Но этот ребенок! «Чудо-паренек», как щебечет каждый, увидевший Митяя. Вся ненависть мира, все его пороки, грехи, мерзость, попрание долгих упорных трудов, уничтожение смысла существования – все слилось, в тугой свинцовый шар спаялось для Анфисы в этом ребенке. Она его иначе как «выродок» мысленно не называла.
Анфиса глубоко вздохнула и повернулась к домашним:
– Ну-у-у?!
Ее короткий выдох произвел действие ледяного дождя. Ерема спустил Митяя на пол, Марфа подскочила, взяла сына и скрылась в своей комнате. На лицах Акима и Федота погасли мечтательные гримасы и вернулась привычная хмурая покорность. Прасковья заметалась, расставляя миски и накрывая на стол. Нюраня, подхватившись, ей помогала. Петр загыгыкал. Степан насупился: может мама испортить самый радостный момент! Чего ради? Что ей все неймется?
Василий Кузьмич, пятерней почесав бородку, уселся на свое место и пожал плечами:
– Подчас я вас не понимаю. Сибирь, глушь, дичь, и в то же время, понимаете ли, милостивые государи, нюансы витают в воздухе. Для нюансов я уже стар, память ни к черту. Нюраня! Если твоя мама не нальет мне рюмку, то я ей не скажу, что у Буяна киста яичка. Этот бык, знаете ли, непостижимым образом на меня воздействует. Без стакана самогона… Сейчас! – уточнил доктор и ткнул пальцем в сторону буфета. – И завтра! Я к Буяну без стакана для смелости под брюхо не полезу. Операция, честно говоря, пустяковая. Однако! Что однако? В чем смысл нашей мужской жизни, когда у быка Буяна этот смысл по земле телепается? И кто на земле венец творения получается?
Клад
Данилка Сорокин скоро прознал, куда уплывает его золотишко, сбываемое барышнику, – к ненавистным Медведевым. Сам Данилка сокровищ не копил, драгоценные бирюльки ему были без надобности. Бабы, с которыми он имел дело, не стоили того, чтобы их баловать, собственные потребности заключались в хорошей еде, выпивке, фартовой одежде и кокаине. Последняя статья – самая расходная, барышник драл втридорога за порошок, зато можно было не сомневаться, что Савелий Афанасьевич молоть языком не будет и «товарищи», как Сорока мысленно и презрительно называл коммунистов-большевиков, не узнают о его пристрастии к наркотику. Без кокаина в последнее время он не обходился.

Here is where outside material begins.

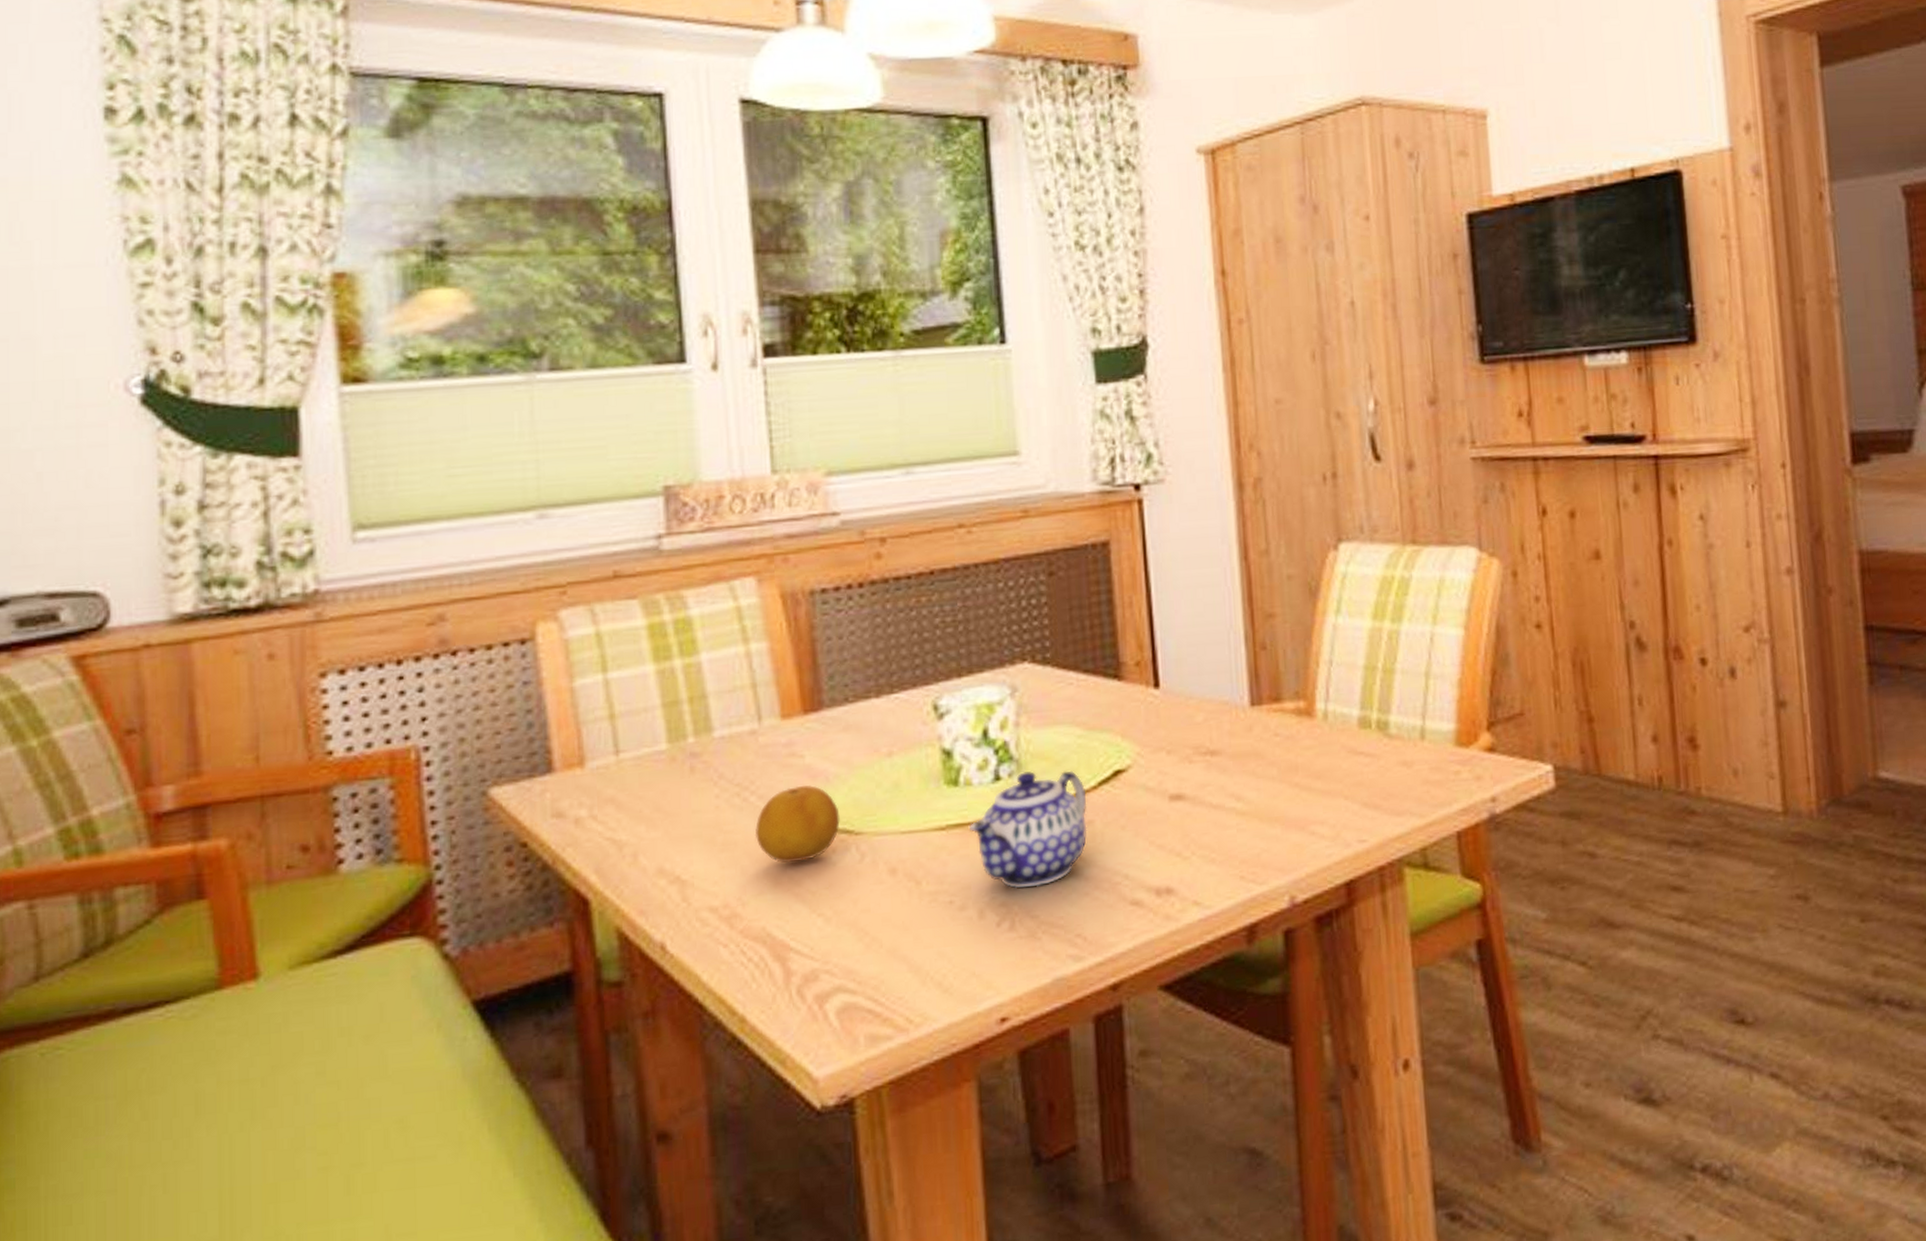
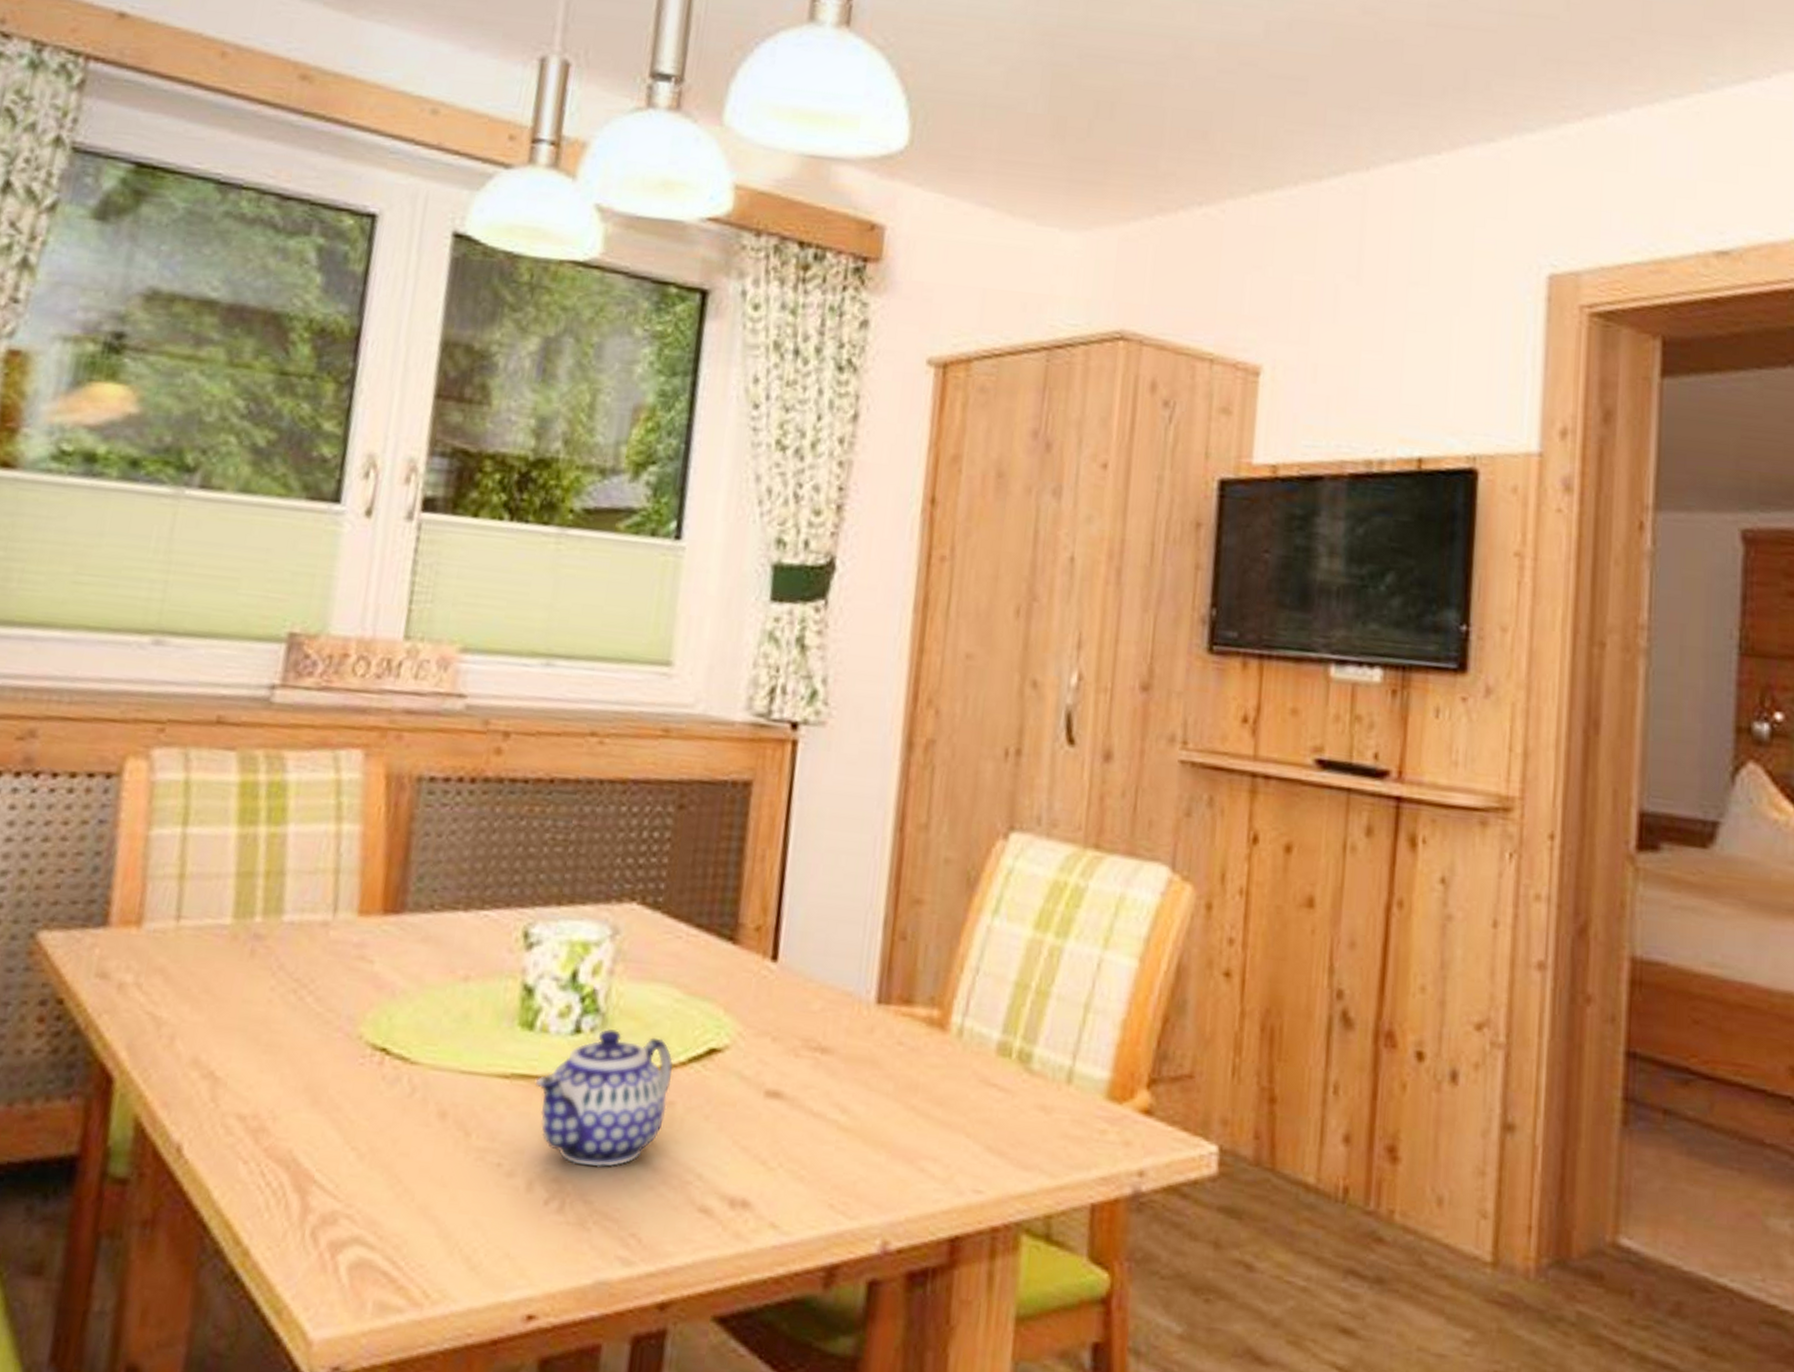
fruit: present [755,785,840,863] -> none [303,994,399,1082]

Данилке нравилось жить, когда кровь в нем кипела; от скучного прозябания он томился, болел. Мать рассказывала, что в детстве у него часто были припадки: по малейшему поводу, а то и безо всякой причины вдруг начинал топать ногами, кричать в голос, норовил все вокруг побить и поломать, бесновался. Успокоившись, не падал обессиленно, как обычные припадочные, а просто затихал: точно пить хотел – и напился. Приступы дома закончились, когда Данилка подрос и открыл для себя безграничные возможности бесчинств на стороне. Все пацаны хулиганят, это в них природой заложено, и сколотить из мальчишек банду, наводящую страх на односельчан, нетрудно. Данилкины проказы отличались особой жестокостью. Он рано прослыл выжигой и был проклятием семьи. Мать плакала, отец его бил нещадно – все попусту. Однажды руководимые Сорокой мальчишки подпоили пастуха, и тот заснул, тогда они намочили керосином хвосты коровам и телятам да подожгли. Бойцы Данилкиной банды испуганно наблюдали, как по лугу мечутся, кричат и стонут горящие животные, кое-кто из мальчишек-слабаков даже расплакался. А Данилка танцевал от радости – вот красота, вот представление! Отец его потом выпорол – до крови, шрамы остались. Мать плакала: «Проклятье наше. За что, Господи? В кого он такой окаянный? Порченую душу розгами не исправить».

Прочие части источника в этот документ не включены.